By the way the hip-hop's first class can be found by checking the guest list of DJ Khaled's forthcoming blockbuster, Victory.

100 Proof: The Hangover carries no direct, unifying theme (rapper J.F.K. talks circles during an elegantly scored but otherwise pointless interlude that begins with cliché-to-the-nth-power opening line for spoken exchanges on rap skits, "a lot of people ask me...") but the good-natured, soul food comforting, delectable beats inspire benchmark performances. Also, the grim realities of hip-hop's current state (sorry) are evident in the skeptical future of these guest bars:

"We living like everyday urgent"
- Wale

"We do shit, like a rob a club with a pool stick"
- Saigon

"Too many vultures in it/I think Nas said 'Hip-hop is dead' because he couldn't see the culture in it"
- Styles P

S
o yeah, about that state: rap videos are dead, rap albums are dead, conscious rap is dead, power players are realigning, there's a chasm between Internet hype and tangible payoff, and there's three prime routes to carving out a niche: shows, focusing on digestible, short albums, combining forces. With this backdrop, 100 Proof feels celebratory, respectful, vital like hard liquor down your insides when it's cold.
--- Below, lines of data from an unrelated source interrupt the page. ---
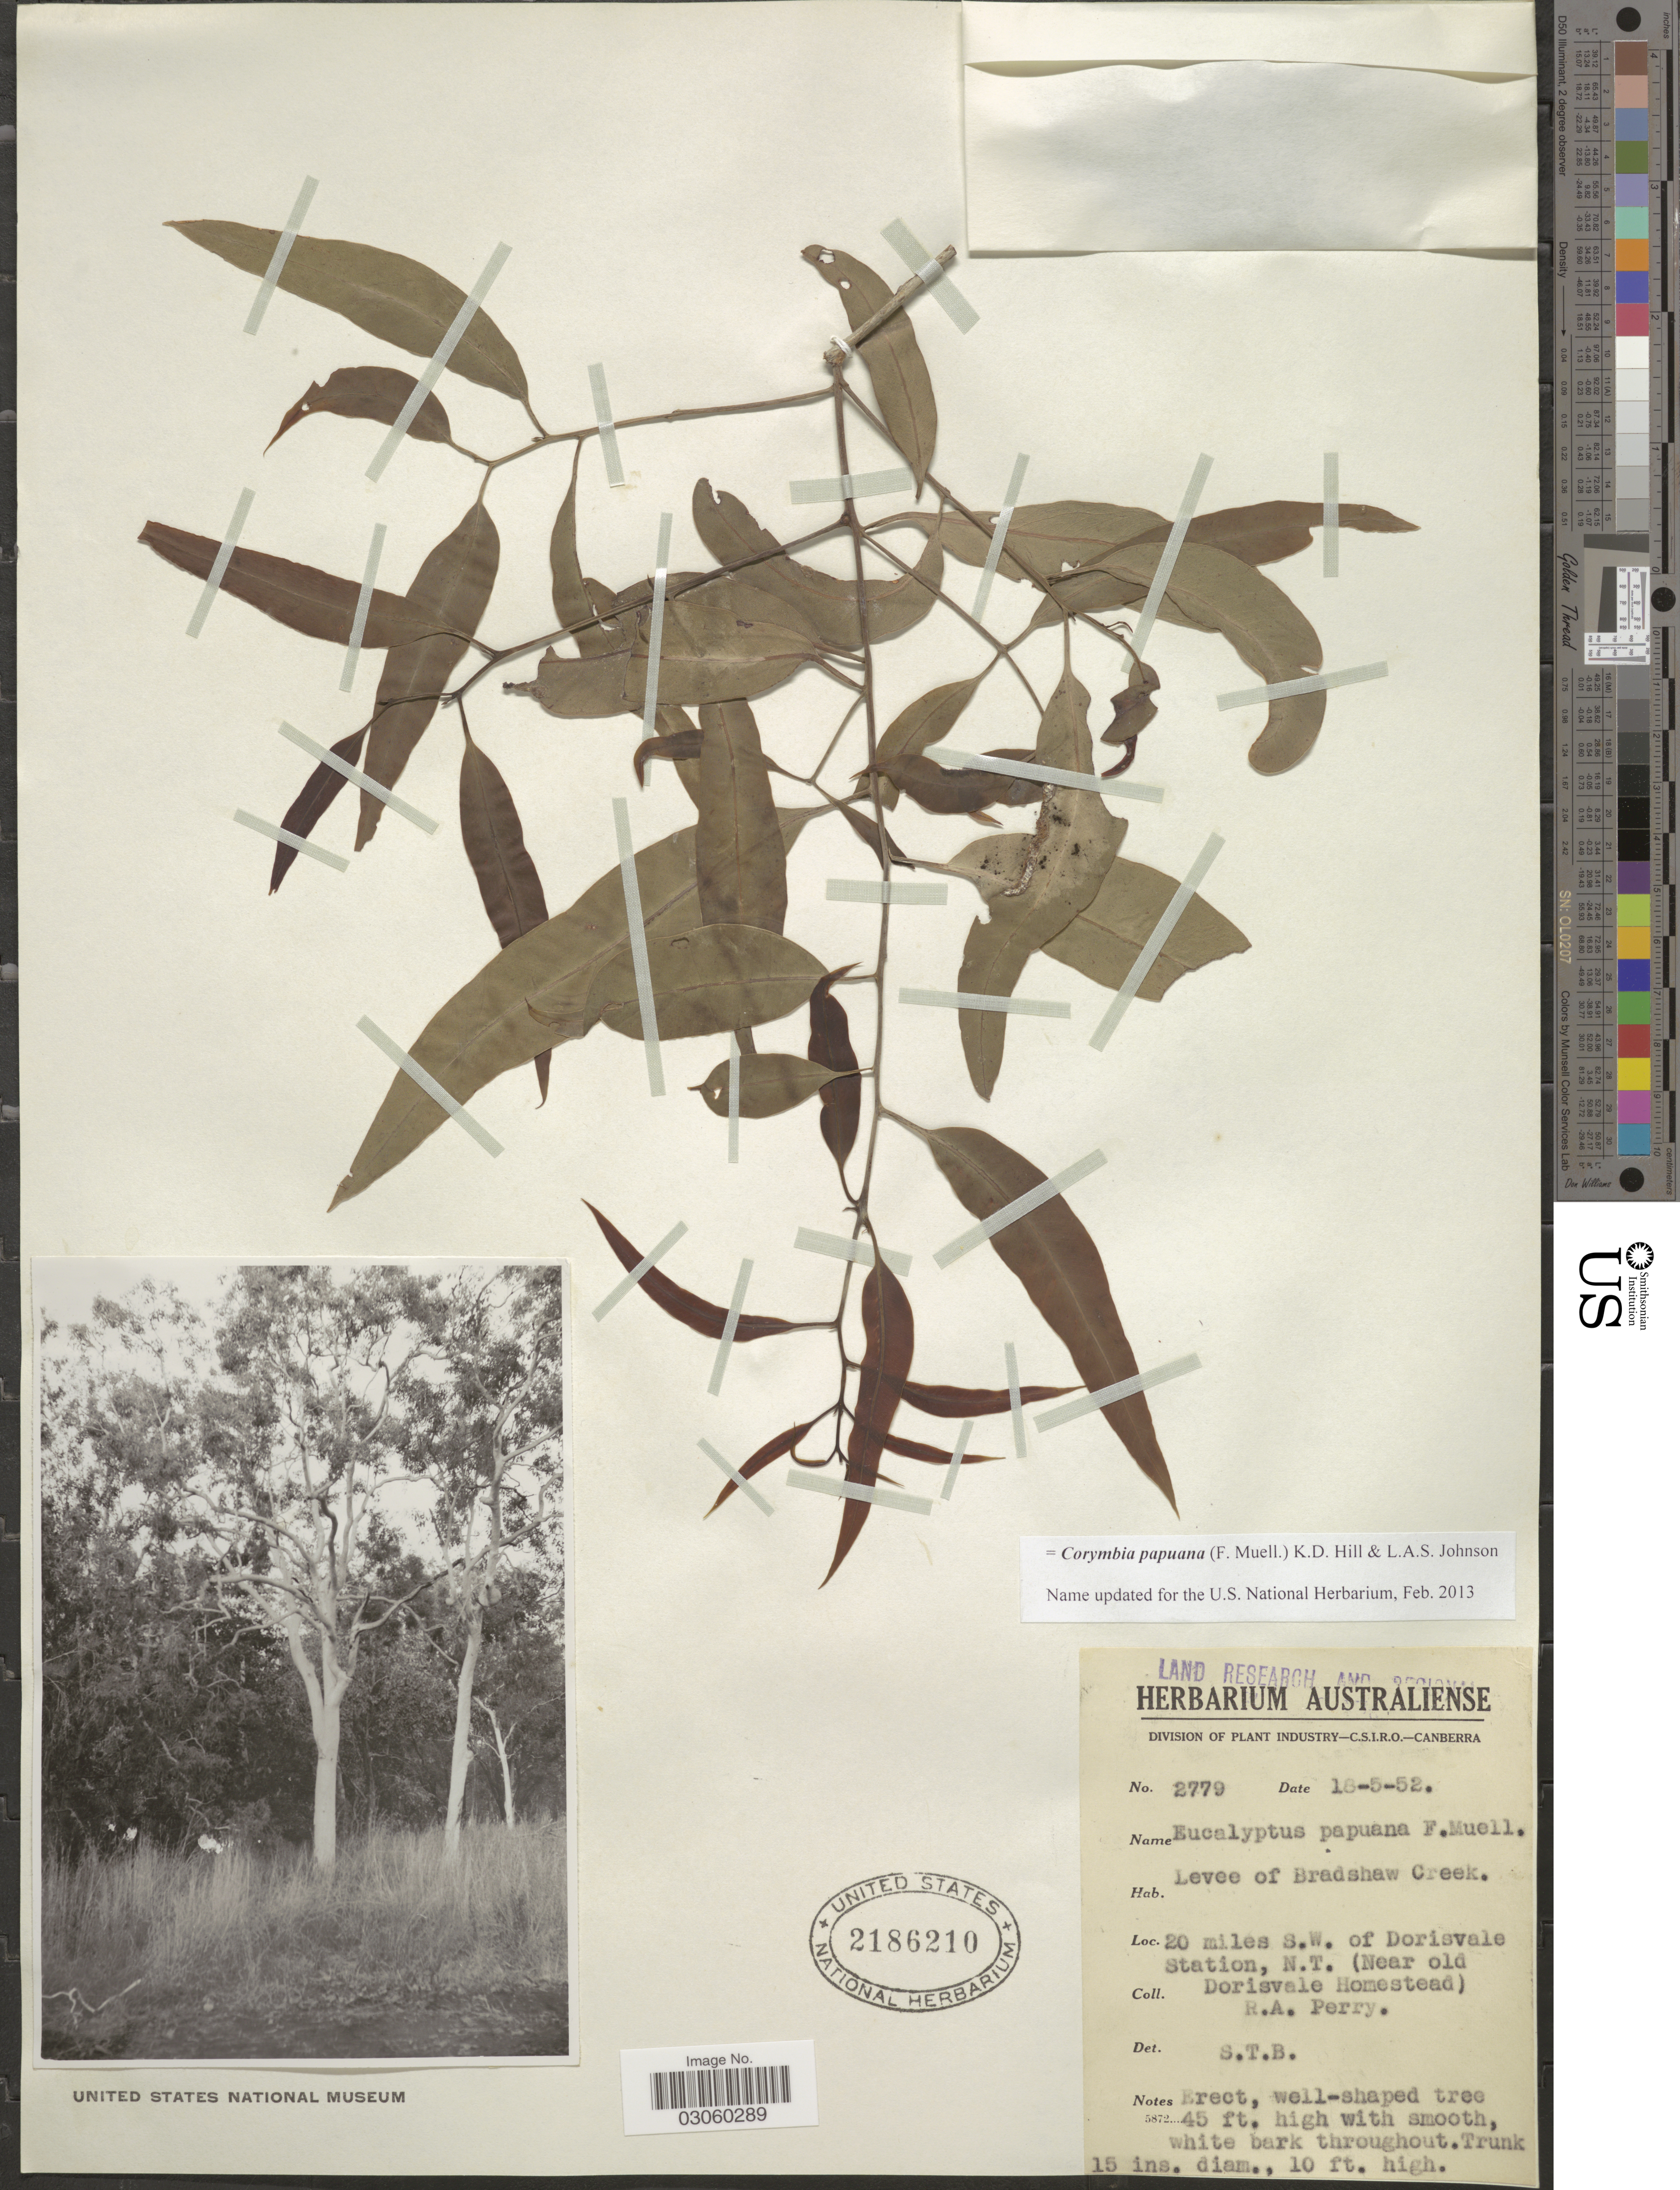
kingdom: Plantae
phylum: Tracheophyta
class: Magnoliopsida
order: Myrtales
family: Myrtaceae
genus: Corymbia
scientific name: Corymbia papuana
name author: (F. Muell.) K.D. Hill & L.A.S. Johnson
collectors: Perry, R. A.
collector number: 2779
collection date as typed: Transcribed d/m/y: 18/5/52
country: Australia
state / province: Northern Territory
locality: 20 miles S.W. of Dorisvale Station, N.T. (Near old Dorisvale Homestead).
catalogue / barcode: US 2186210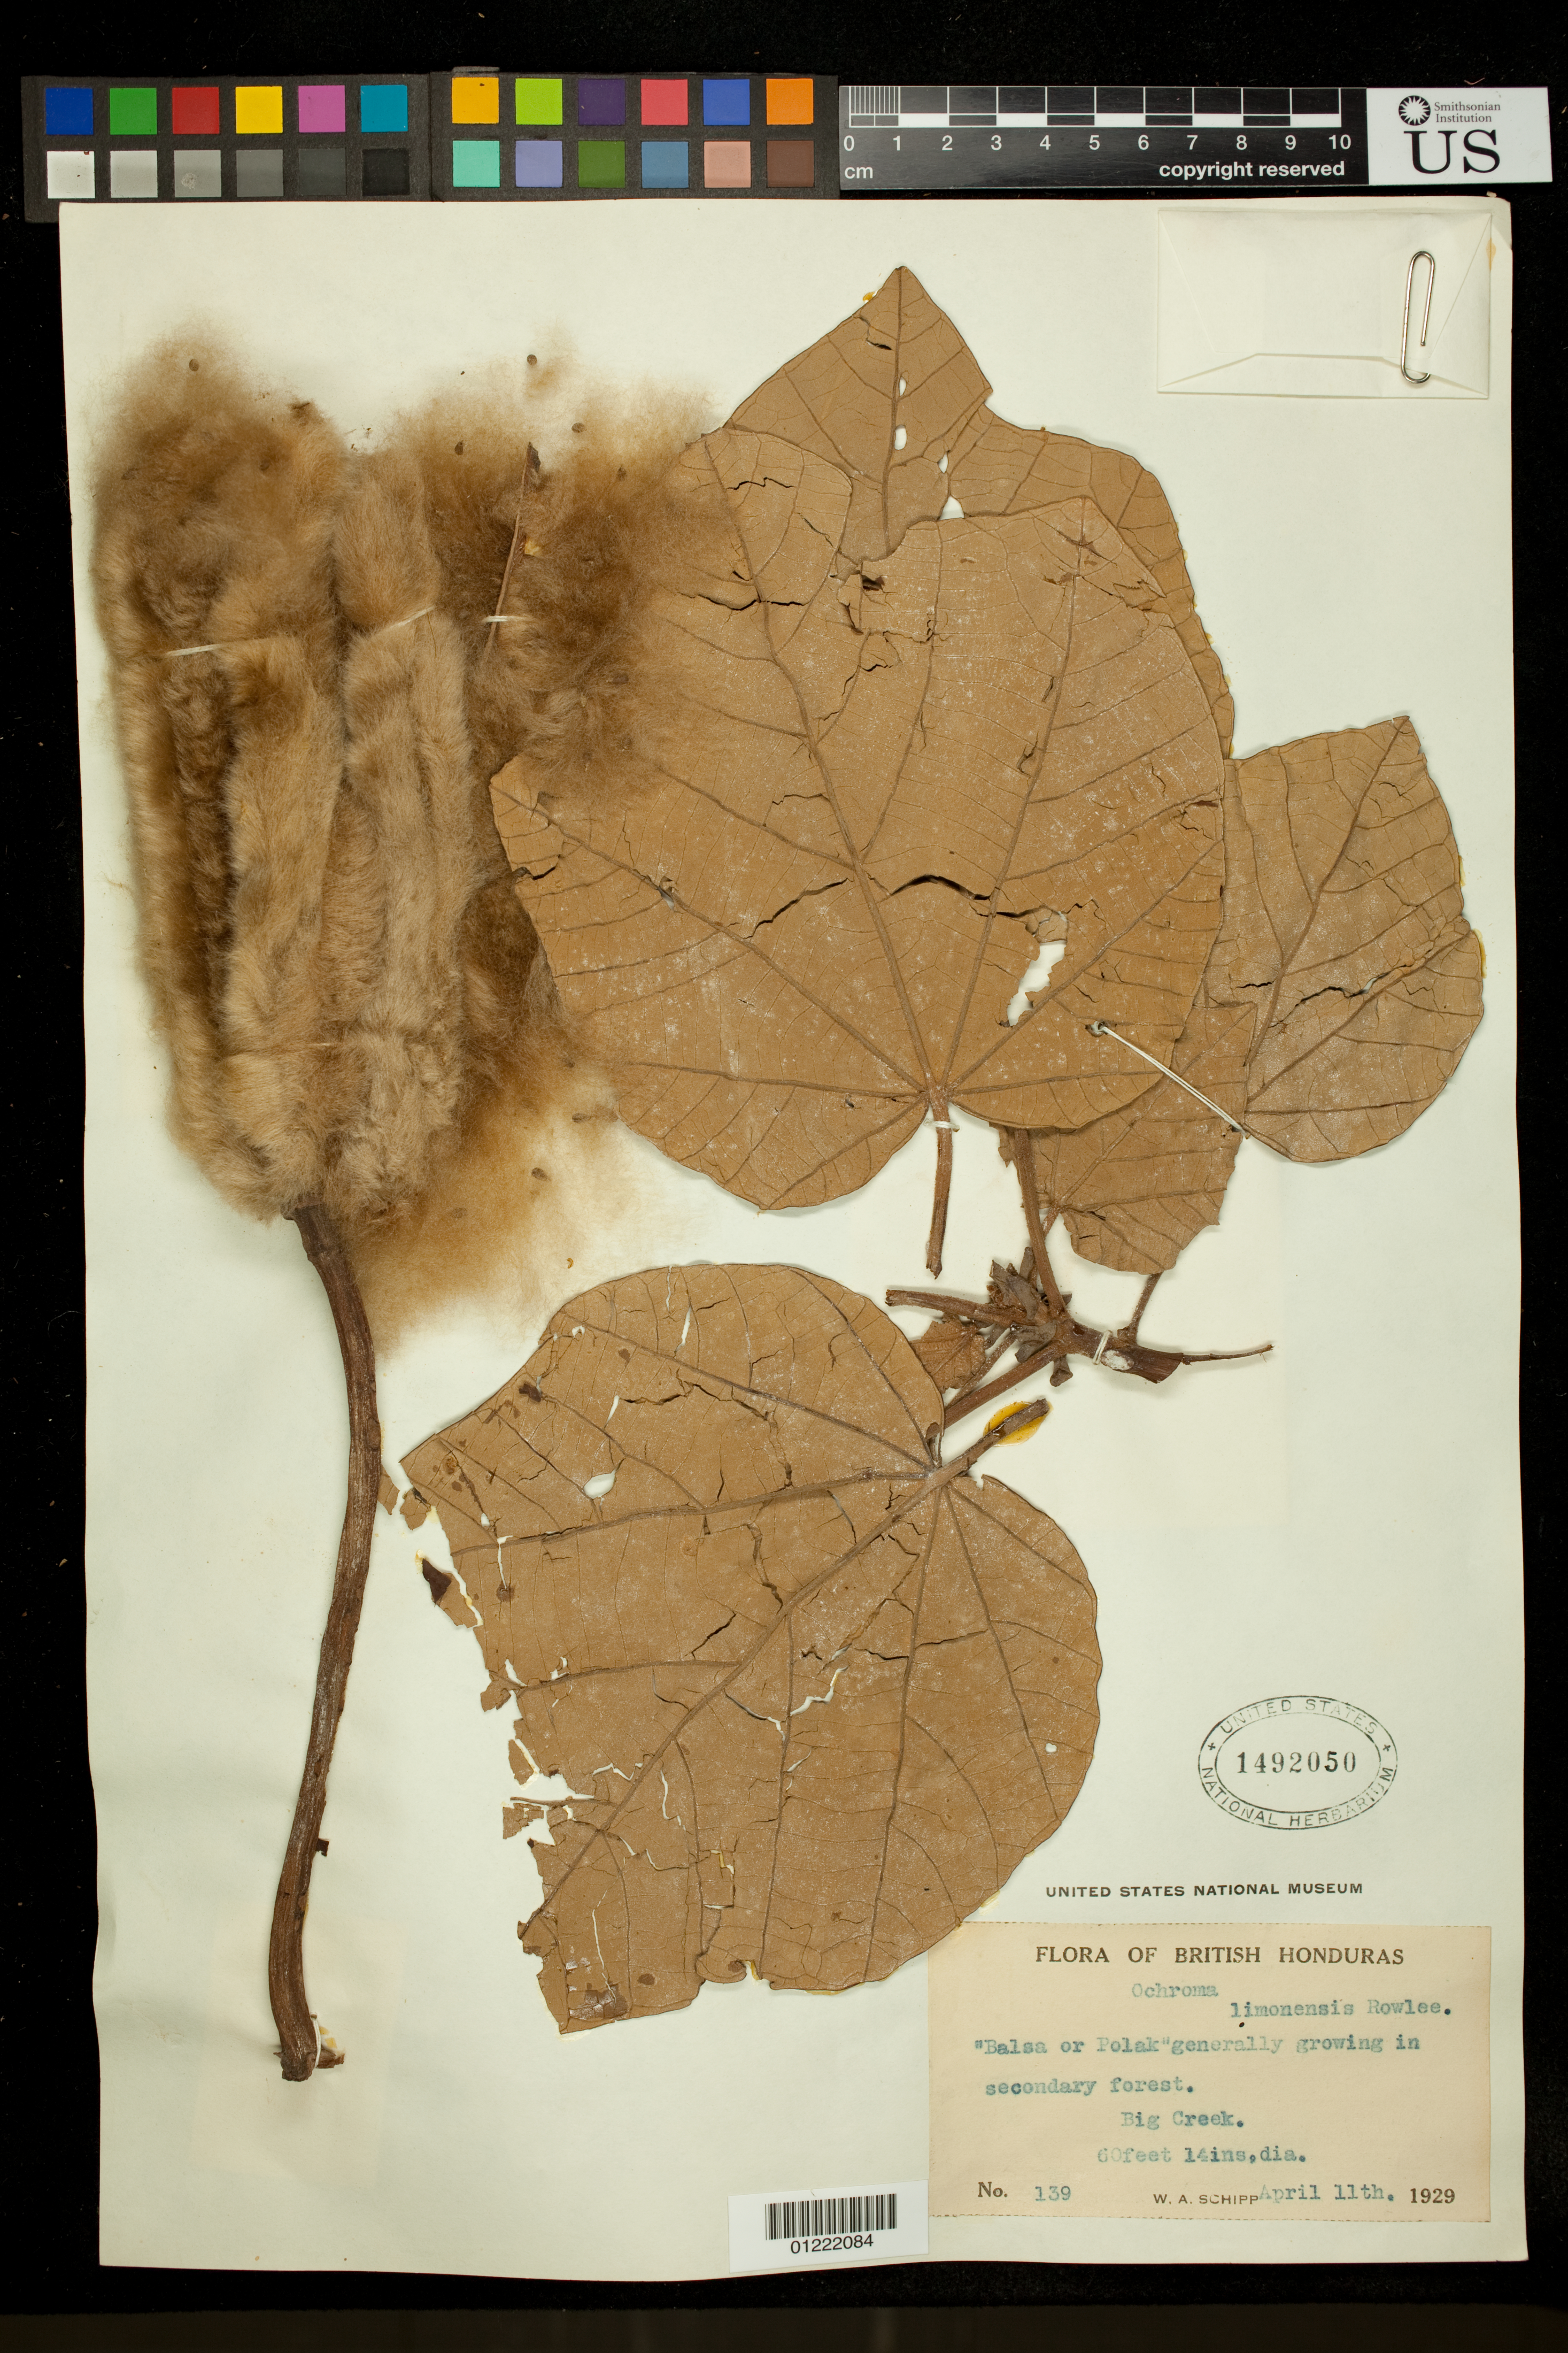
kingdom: Plantae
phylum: Tracheophyta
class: Magnoliopsida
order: Malvales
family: Malvaceae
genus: Ochroma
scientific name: Ochroma pyramidale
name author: (Cav. ex Lam.) Urb.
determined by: Dorr, L. J., (BOT), Smithsonian Institution - National Museum of Natural History (UNITED STATES)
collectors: W. Schipp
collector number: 139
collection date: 1929-04-11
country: Belize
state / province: Stann Creek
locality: British Honduras. Big Creek.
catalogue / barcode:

"Wouldn't it be nice if the banks didn't fuck up the loans and people didn't have to move out they homes?"

That's a wide-eyed, vulnerable Bun B on opening track, "So Close, So Far," Selektah's beat is bright and hollow and the joint knocks. Lil Fame barks ferociously on two cuts; the North Carolina guys (Torae, Skyzoo, Pooh) kill it. Evidence and some dudes I'm not familiar with toast their home state of California on "The Coast." Termanology brings it on multiple songs. Freeway's "Night People" absolutely crushes with frantic, crazy drums and shimmering piano loops. Yeah, it's rap about rap over sped soul, but it's perfect.

Just listen to this project with the tracklist streaming in front of you and you'll have no problem distinguishing the voices.